TEXTO FORNECIDO:

· · · · ·

Uma política de cidade para todos*…

«Tornar as cidades e seus assentamentos humanos mais inclusivos, resilientes e sustentáveis».                                                                  (Agenda Urbana, Quito, 2030, Objetivo 11º, 2018)

No Porto, o governo da cidade prepara a revisão do Plano Diretor Municipal (PDM) para os próximos 10 a 20 anos. Significa que estamos novamente a construir um programa, um mapa e um projeto de cidade a partir de uma estratégia e de um pensamento político. Uma estratégia para o futuro da cidade do Porto que deve envolver todos os cidadãos na discussão e na procura das melhores soluções para se construir uma cidade justa, sustentável e qualificada.

· · · · ·

PEDIDO A: Reproduz o trecho do texto sobre a política de cidade que começa nas palavras "Uma política de" e termina depois de "sustentável e qualificada.", trocando "Porto" por "Lisboa".
PEDIDO B: Prossegue o texto sobre a política de cidade a partir do ponto em que termina.
O material provém de uma fonte distinta do texto sobre a política de cidade.

DADOS GUARDADOS:
· · · · ·

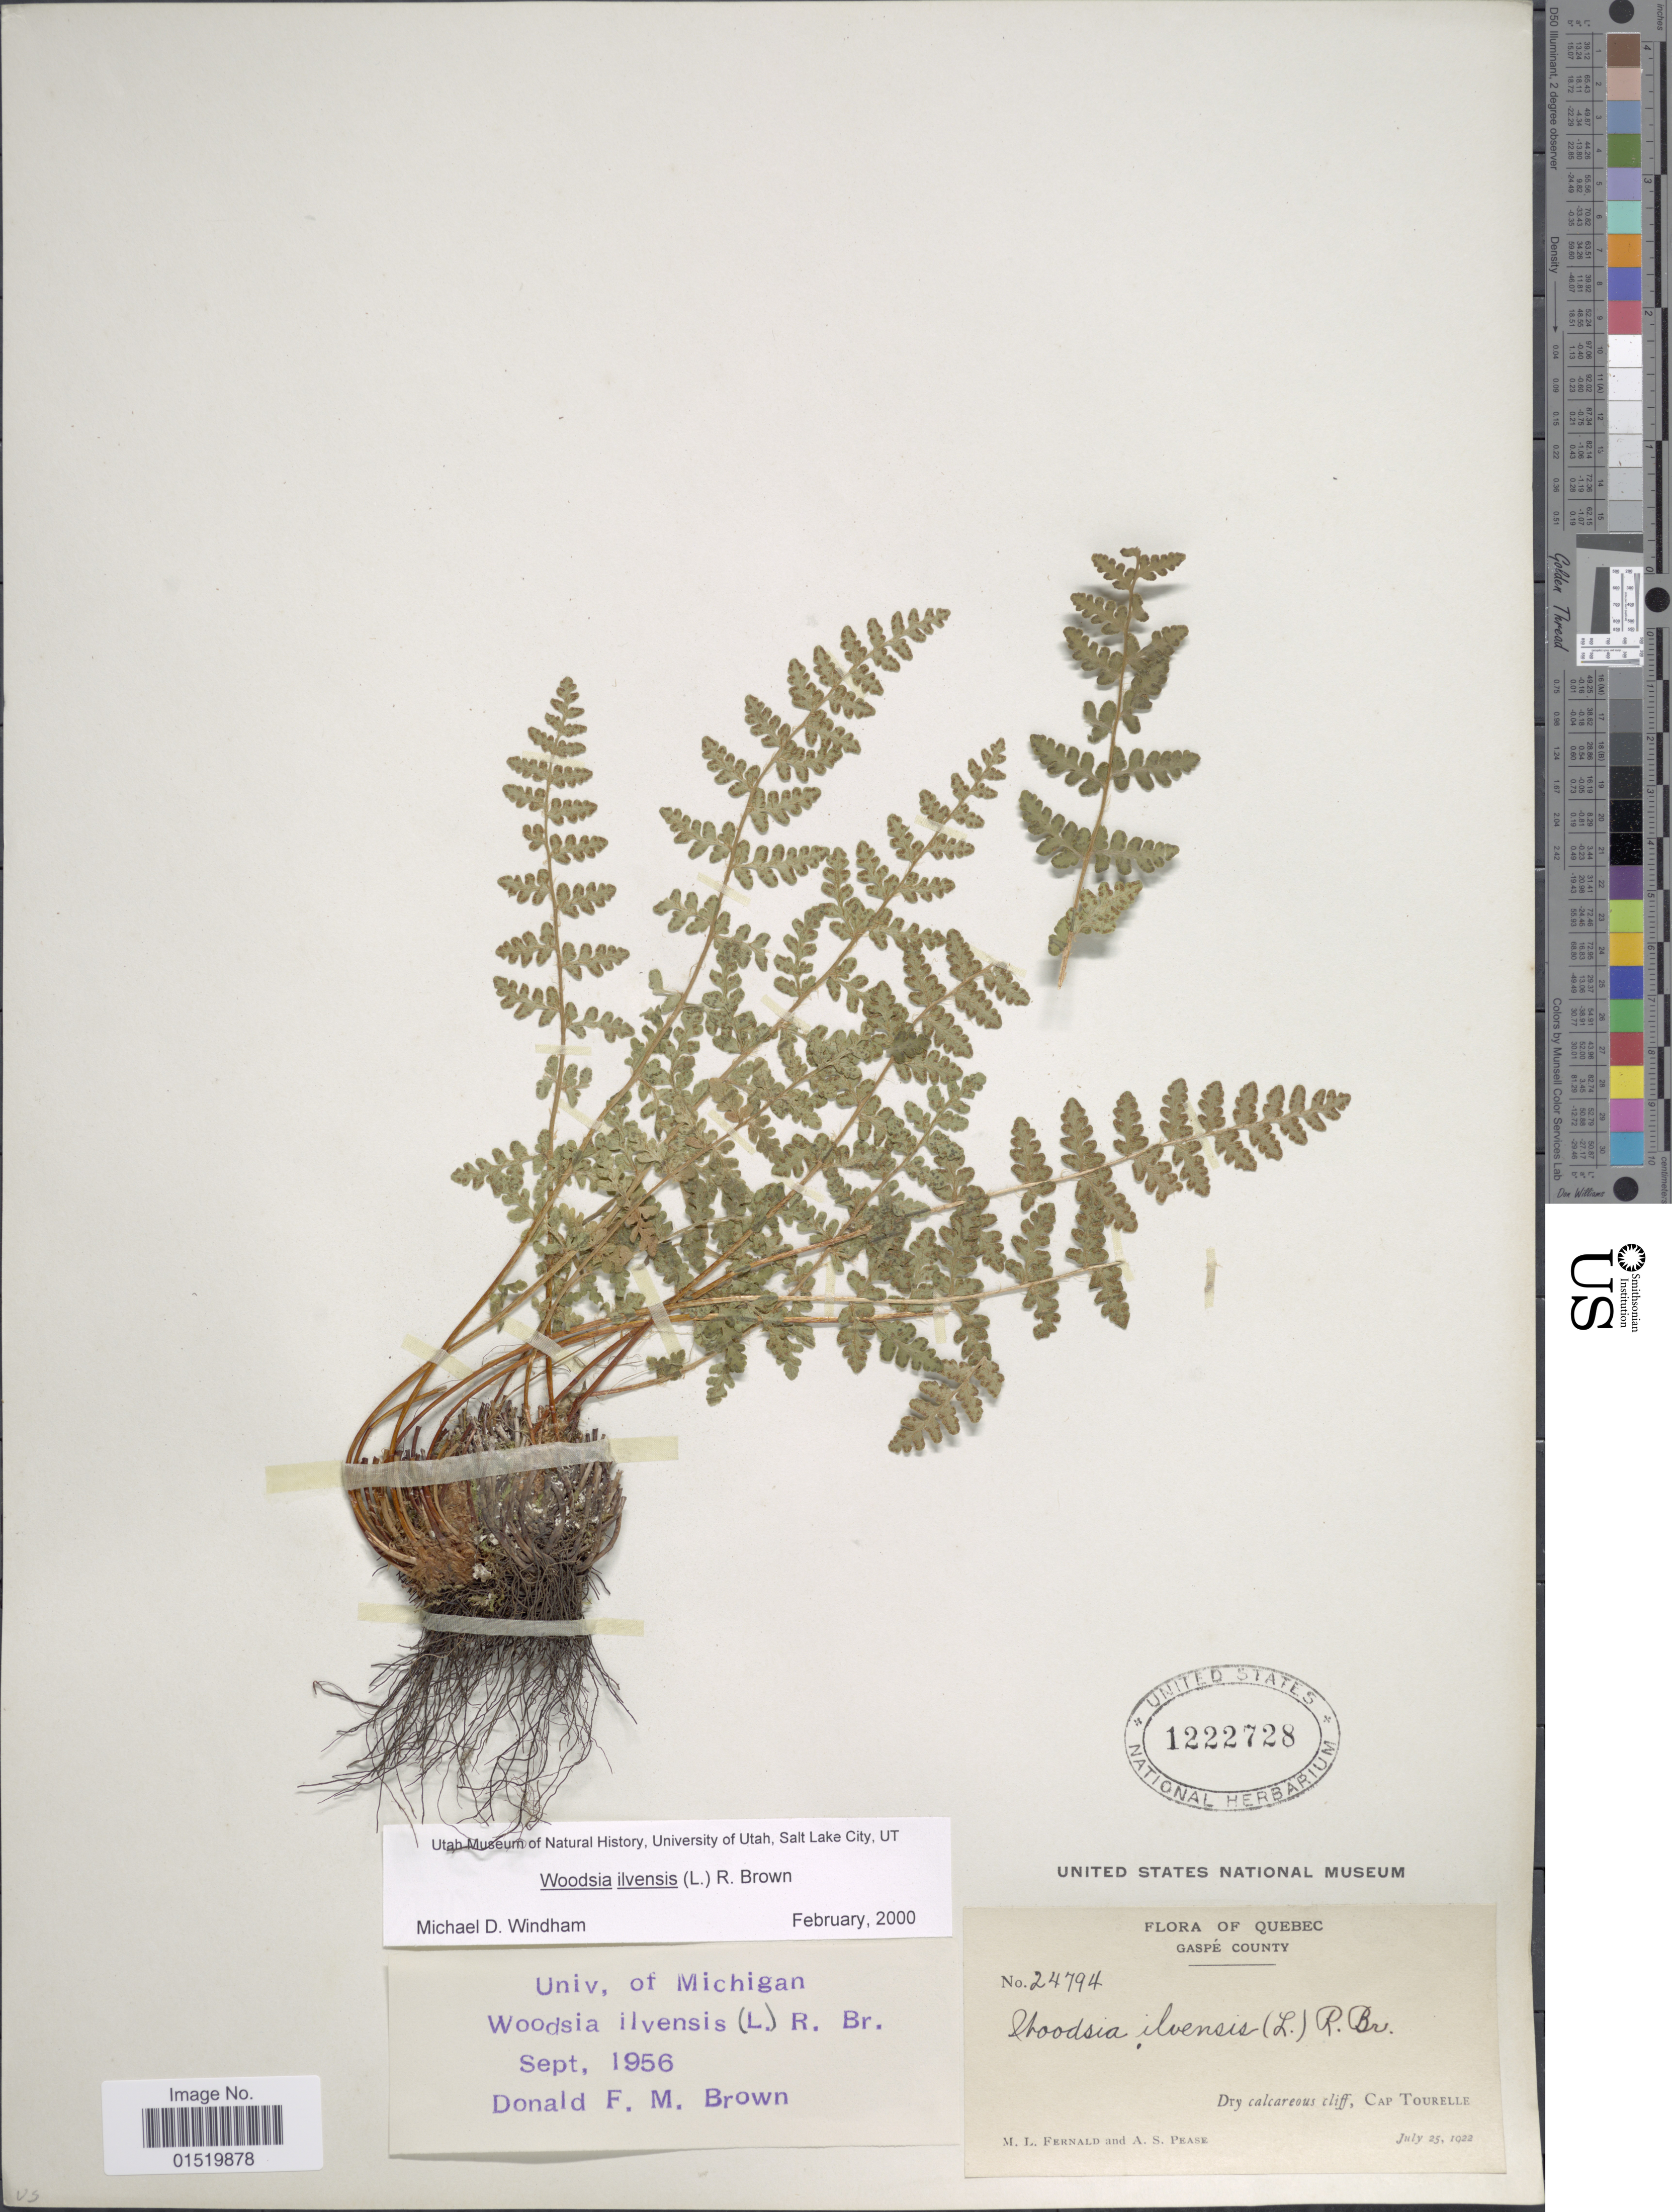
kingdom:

· · · · ·

RESULTADO DA TAREFA A:
Uma política de cidade para todos*…

«Tornar as cidades e seus assentamentos humanos mais inclusivos, resilientes e sustentáveis».                                                                  (Agenda Urbana, Quito, 2030, Objetivo 11º, 2018)

No Lisboa, o governo da cidade prepara a revisão do Plano Diretor Municipal (PDM) para os próximos 10 a 20 anos. Significa que estamos novamente a construir um programa, um mapa e um projeto de cidade a partir de uma estratégia e de um pensamento político. Uma estratégia para o futuro da cidade do Lisboa que deve envolver todos os cidadãos na discussão e na procura das melhores soluções para se construir uma cidade justa, sustentável e qualificada.

RESULTADO DA TAREFA B:
Planear cidades justas e sustentáveis implica definir um conjunto de políticas económicas sólidas e inovadoras, ou seja, ter a noção da importância: 

1. Da contenção do espaço urbano (que remete para a cidade metropolitana de um milhão de habitantes, dispersos e fragmentados); 

2. Da importância da densificação e da infraestruturação na malha urbana em espaço de transição; 

3. Uma legislação urbana para a governança das áreas metropolitanas, simplificando processos burocráticos e clarificando regras do jogo; 

4. Integrar o planeamento local na política urbana nacional de ordenamento de território (PNPOT); 

5. Desenhar esquemas de financiamento sustentável com enfoque social. 

Deseja-se um plano diretor municipal que integre uma visão de futuro, que seja capaz de antecipar e de projetar um tempo e um modo novo – que não é mais do que a incorporação da utopia desejada. 

A realização de um PDM deve integrar um conjunto diversificado de políticas locais que contribuam para a regulação das mais-valias associadas à renda do solo urbano, ter em conta os princípios de um planeamento de proximidade, ser capaz de incorporar o valor social urbano na arquitetura do plano. Fazer a captação de valor económico com o desenvolvimento orientado para a habitação e para a qualidade de vida, e desta forma orientar as mais-valias que beneficie a todos para pagar os direitos dos residentes.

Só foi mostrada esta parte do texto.